Sounds like the tech did more than was needed and didn't have a clue. Run a credit card through the velcro strip that holds the thread behind the needles (where the wiper itself goes through). Sometimes lint or a small piece of thread can cause the problem. If the tech removed or moved that strip, it also might need to be realigned(not difficult). The left cutting knife my not have been put on correctly. Some of those machines have a small washer that is critical in it's placement and will prevent proper cutting. One other thing I can think of is the needle threader can be bent and might need to be rebent or a new one put on. All of this is assuming that it happens all of the time of course. If it is infrequent, just remember that this happens to all machines one in a while since they are mechanical beasts and some are just more temper-mental than others One other thing is the number three needle on these machines is known for being the one with problems. Lots of times , if it's just that needle, the tension knob might have picked up some lint or somthing under the discs. Take some canned air , lift the tension knob gently, and blow out underneath it.


----------



## northeastchap

just had this problem today am sure it is because am using a different thread that maybe your problem


----------



## Daddyof4

I agree on the thread being associated with wiper errors (among other errors). Our PE-1000 has two thread positions that are now unusable because of using a certain brand of thread and now they are in need of technical servicing. We have switched entirely to "Threadart" thread and have went from mind-blowing numbers of wiper errors and other errors to very, very few. We've also had great luck with Robison Anton thread.


----------



## jentshirt

hello just wondering if any one can help pr1000 under a year old coming up with wiper error every so often, bobbing jams, the machine eats a hole in tops , aloud bang every so often ( sound like going over rail way lines) keep ajusting it own tenision when running (loops) does sample ok on same material but when running a good one off this happen please help


----------



## Daddyof4

We had a PR-1000 but have a Melco now. Punching a hole in your tops could be caused by the tension created from the wiper errors and the uncut threads pulling on the shirt. We had that happen. 

Next thing to ask is are you using Fast Frames. If so that loud bang could be the needle hitting the frame. That one is unmistakeable because it sounds like a woodpecker banging the gutters on your house. 

Next thing to consider is the thread. If it is Coats and Clark you will want to upgrade. That thread caused more problems than we could count. Swapping to a different brand singlehandedly knocked out 90% of our issues.

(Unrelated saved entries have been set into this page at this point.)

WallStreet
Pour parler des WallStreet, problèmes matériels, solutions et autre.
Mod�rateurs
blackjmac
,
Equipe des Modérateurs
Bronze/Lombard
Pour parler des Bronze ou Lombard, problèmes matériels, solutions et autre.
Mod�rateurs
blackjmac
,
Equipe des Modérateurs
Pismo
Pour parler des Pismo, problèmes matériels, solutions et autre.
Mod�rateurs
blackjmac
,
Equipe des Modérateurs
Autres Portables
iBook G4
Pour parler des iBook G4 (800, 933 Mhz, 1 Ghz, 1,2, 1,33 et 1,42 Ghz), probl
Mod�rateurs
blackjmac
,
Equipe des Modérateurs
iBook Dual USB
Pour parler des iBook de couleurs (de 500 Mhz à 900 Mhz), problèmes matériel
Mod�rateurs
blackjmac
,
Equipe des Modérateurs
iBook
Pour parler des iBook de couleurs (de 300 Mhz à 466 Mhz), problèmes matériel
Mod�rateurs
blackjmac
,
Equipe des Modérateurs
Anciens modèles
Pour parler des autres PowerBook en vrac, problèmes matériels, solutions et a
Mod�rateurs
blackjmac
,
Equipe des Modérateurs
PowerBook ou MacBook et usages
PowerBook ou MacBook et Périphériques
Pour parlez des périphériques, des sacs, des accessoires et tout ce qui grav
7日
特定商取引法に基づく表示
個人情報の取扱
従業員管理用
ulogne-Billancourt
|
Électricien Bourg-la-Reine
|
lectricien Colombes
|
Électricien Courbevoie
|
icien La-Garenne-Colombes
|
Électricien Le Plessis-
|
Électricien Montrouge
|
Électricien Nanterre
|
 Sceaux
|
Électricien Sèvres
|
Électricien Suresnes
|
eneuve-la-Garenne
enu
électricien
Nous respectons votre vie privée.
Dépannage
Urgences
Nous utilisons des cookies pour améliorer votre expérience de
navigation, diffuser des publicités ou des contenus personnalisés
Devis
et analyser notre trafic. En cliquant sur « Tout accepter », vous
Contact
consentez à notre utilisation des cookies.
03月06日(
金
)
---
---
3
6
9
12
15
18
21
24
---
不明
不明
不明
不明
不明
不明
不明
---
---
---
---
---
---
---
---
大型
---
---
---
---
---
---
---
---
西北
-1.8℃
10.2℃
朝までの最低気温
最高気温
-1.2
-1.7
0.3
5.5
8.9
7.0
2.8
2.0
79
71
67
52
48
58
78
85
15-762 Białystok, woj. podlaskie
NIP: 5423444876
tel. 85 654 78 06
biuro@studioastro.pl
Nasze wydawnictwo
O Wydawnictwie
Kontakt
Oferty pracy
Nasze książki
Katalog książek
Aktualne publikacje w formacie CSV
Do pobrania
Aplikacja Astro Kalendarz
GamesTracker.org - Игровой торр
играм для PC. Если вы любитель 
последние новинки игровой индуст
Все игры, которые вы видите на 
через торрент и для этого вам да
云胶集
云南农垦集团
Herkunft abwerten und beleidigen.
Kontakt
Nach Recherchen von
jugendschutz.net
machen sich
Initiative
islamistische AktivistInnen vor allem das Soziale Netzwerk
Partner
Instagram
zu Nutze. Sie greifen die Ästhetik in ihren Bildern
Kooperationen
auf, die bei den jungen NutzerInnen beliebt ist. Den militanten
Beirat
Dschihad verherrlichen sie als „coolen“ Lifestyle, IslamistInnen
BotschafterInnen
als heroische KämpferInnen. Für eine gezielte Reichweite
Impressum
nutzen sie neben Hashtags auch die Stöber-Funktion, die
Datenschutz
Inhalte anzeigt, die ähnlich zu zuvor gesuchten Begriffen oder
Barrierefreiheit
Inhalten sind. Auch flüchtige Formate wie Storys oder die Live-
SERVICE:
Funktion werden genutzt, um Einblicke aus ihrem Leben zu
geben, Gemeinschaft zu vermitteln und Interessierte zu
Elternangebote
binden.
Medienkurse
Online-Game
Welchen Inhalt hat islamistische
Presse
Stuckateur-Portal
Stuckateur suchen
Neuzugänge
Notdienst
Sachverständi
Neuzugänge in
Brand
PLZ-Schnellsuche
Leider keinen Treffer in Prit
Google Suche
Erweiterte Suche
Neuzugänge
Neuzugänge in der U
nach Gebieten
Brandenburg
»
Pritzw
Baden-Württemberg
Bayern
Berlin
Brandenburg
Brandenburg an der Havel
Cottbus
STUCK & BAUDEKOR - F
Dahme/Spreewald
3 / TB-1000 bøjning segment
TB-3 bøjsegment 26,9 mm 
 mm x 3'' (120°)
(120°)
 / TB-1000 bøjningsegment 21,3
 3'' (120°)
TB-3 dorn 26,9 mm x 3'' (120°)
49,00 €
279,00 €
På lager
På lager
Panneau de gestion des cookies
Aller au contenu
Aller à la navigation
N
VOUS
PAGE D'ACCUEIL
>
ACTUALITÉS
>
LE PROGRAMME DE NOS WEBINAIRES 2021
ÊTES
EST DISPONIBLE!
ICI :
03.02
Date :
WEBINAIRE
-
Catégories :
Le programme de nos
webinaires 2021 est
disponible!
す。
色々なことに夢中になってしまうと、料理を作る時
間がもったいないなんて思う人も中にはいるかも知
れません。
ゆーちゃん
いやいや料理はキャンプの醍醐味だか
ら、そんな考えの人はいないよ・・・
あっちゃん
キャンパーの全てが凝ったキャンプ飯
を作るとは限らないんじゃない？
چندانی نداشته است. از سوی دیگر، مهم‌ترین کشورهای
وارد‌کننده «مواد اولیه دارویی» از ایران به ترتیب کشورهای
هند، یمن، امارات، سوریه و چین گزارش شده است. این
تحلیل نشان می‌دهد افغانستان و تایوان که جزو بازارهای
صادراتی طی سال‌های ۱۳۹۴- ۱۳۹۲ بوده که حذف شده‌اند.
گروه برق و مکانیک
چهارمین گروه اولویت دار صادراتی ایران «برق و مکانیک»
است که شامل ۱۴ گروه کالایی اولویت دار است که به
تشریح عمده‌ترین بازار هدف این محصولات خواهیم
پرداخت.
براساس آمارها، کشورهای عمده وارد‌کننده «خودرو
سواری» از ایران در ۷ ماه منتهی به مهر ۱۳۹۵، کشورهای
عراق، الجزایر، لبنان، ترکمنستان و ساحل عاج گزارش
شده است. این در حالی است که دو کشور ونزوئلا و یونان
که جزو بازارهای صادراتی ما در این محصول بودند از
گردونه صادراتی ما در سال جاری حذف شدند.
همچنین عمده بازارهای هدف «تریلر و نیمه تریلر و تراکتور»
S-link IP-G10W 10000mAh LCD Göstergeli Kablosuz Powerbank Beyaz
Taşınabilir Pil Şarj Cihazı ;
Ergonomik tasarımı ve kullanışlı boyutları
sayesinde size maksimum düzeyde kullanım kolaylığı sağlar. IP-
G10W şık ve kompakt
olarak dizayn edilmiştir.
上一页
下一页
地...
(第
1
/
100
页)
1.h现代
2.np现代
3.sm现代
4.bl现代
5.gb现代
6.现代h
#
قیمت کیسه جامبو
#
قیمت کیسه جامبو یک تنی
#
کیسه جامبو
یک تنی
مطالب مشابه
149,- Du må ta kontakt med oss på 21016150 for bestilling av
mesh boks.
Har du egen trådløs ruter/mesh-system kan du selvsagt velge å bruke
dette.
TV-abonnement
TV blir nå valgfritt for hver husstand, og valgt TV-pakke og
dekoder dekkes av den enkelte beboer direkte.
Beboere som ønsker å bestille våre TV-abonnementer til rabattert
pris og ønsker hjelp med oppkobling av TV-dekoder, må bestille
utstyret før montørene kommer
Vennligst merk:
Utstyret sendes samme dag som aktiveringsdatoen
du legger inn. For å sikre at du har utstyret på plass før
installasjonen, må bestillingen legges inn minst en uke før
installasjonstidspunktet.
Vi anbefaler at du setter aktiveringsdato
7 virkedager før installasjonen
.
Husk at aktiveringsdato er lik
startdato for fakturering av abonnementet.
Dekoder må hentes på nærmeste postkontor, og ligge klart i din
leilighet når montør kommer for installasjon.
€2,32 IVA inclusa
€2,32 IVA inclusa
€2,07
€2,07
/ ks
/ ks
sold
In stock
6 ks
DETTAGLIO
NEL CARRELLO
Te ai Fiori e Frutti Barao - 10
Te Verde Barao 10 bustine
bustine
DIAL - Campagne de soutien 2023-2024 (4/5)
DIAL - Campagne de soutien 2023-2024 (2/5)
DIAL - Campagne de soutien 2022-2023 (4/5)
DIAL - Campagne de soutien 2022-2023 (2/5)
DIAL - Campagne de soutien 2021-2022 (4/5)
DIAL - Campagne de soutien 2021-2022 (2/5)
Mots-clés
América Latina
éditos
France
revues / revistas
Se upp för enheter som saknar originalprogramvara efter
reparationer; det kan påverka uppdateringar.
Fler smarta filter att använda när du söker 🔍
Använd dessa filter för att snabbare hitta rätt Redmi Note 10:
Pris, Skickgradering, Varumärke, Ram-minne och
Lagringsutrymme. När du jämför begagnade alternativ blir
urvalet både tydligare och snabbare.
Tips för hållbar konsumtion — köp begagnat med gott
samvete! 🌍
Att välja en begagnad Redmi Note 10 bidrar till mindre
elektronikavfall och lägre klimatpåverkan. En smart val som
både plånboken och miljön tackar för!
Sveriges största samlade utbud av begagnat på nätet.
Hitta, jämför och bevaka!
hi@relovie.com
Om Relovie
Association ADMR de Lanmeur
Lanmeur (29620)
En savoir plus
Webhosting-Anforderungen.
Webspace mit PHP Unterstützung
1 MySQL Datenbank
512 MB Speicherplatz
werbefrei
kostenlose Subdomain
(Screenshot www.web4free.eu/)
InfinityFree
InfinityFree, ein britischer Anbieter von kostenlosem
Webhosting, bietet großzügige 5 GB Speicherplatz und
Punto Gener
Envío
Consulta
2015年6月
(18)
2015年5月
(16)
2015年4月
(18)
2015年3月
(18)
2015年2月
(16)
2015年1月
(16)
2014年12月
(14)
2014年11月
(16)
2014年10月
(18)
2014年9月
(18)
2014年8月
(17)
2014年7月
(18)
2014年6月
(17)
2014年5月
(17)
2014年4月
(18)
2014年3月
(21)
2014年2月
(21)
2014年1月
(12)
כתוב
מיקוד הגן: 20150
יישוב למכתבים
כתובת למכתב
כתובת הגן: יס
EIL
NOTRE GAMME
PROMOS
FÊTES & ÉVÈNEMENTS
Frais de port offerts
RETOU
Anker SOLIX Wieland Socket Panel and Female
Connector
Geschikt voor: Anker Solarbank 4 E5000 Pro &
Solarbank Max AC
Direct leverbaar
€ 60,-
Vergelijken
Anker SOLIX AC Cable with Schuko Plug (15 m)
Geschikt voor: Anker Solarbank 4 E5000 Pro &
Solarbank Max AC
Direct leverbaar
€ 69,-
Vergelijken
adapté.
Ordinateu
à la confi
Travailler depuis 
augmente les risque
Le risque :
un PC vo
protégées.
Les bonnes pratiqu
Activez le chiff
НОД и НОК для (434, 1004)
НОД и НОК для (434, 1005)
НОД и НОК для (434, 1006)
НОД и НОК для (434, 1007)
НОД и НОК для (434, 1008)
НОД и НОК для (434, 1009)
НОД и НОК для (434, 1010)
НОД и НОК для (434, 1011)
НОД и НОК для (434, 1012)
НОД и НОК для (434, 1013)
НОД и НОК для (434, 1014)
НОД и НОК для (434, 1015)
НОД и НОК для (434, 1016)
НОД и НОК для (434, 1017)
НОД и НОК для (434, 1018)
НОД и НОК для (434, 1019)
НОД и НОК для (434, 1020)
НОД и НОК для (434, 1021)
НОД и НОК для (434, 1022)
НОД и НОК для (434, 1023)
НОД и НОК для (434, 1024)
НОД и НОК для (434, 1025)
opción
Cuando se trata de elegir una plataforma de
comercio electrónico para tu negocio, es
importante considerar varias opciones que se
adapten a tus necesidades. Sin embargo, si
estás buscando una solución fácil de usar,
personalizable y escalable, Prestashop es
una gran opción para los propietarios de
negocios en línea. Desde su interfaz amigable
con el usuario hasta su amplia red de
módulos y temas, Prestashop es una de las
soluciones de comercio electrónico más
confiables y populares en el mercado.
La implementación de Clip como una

Next thing is to make sure the area under your needle plate is clean and that the plate is perfectly centered. You have to screw each screw down in small increments equally first one side then the other back and forth while holding it in place until it is tight.

Make sure your needles are clean. Often ours would seem to be clean but would be gummy from the sticky stabalizer or our spray adhesive.

Just food for thought : )


----------



## jif121

Hi! I've got a Brother PR655 machine and wiper does not grab the upper thread. Can anyone help me out on this pls.


----------